The arrangement will operate satisfactorily without the inertial mass 11. However, the presence of this mass further regularizes the demand upon the supply net because it increases the inertia of the drive system composed of motor 8 and generator 10 and thus makes the "buffer" effect (i.e., the "smoothing out" of demand upon the supply net) more pronounced.

Still further, the arrangement according to the invention has a higher internal resistance than the current supply net itself, so that the direct current which it supplies to the flash capacitor 12 is subject to only relatively small fluctuations. This means that the available capacitor-charging time can be utilized to the full without, however, engendering any sudden, shock-like demands upon the supply net due to current peaks.

While the invention has been illustrated and described as embodied in an electrophotographic copier, it is not intended to be limited to the details shown, since various modifications and structural changes may be made without departing in any way from the spirit of the present invention.

Without further analysis, the foregoing will so fully reveal the gist of the present invention that others can, by applying current knowledge, readily adapt it for various applications without omitting features that, from the standpoint of the piror art, fairly constitute essential characteristics of the generic or specific aspects of this invention.

Claims

1. In an electrophotographic copier, a combination comprising a fusing station at which a toner image is fixed on a copy carrier, including a flash tube positioned to direct heat resulting from its discharge against the toner image; a flash capacitor in circuit with said flash tube to supply the same with electrical energy; and means for charging said flash capacitor with a substantially peak-free current, comprising an electric motor connected to a supply net and a generator driven by said motor and in circuit only with said flash capacitor to charge the same.

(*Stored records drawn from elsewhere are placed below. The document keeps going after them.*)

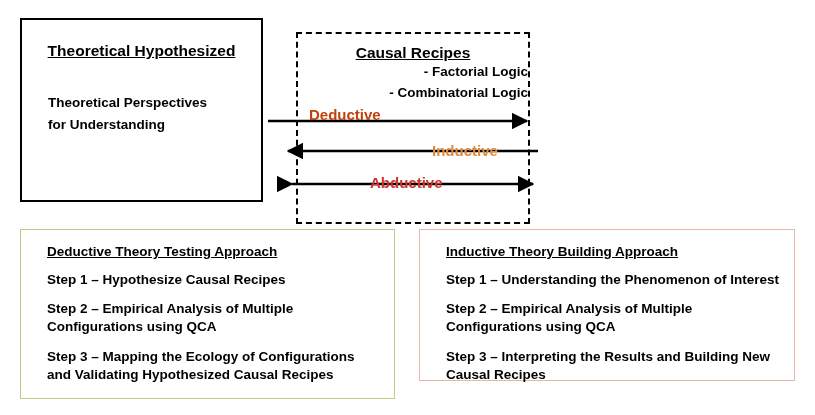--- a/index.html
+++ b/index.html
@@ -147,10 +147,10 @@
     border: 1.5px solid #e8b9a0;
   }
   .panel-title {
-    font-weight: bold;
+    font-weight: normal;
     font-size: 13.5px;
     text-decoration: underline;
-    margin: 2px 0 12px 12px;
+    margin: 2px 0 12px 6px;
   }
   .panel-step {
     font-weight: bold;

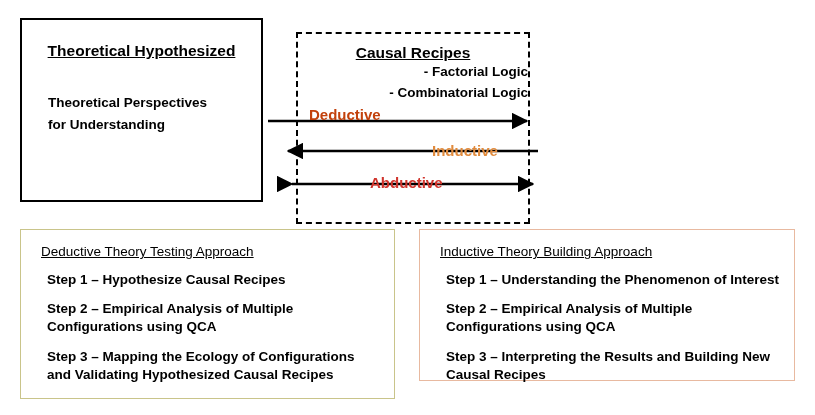--- a/index.html
+++ b/index.html
@@ -219,7 +219,6 @@
     <div class="panel-title">Inductive Theory Building Approach</div>
     <div class="panel-step">Step 1 – Understanding the Phenomenon of Interest</div>
     <div class="panel-step">Step 2 – Empirical Analysis of Multiple Configurations using QCA</div>
-    <div class="panel-step">Step 3 – Interpreting the Results and Building New Causal Recipes</div>
   </div>
 
 </div>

2. A combination as defined in claim 1, wherein said generator is a three-phase generator and said means comprise a rectifier interposed between said generator and said flash capacitor.

3. A combination as defined in claim 1; and further comprising means for increasing the inertia of the drive system constituted by said motor and said generator.

4. A combination as defined in claim 3, said increasing means comprising an inertial mass.

5. A combination as defined in claim 3, said increasing means comprising a flywheel.

6. A combination as defined in claim 3, said motor having an output shaft coupled with said generator, and said increasing means comprising a flywheel mounted on said output shaft.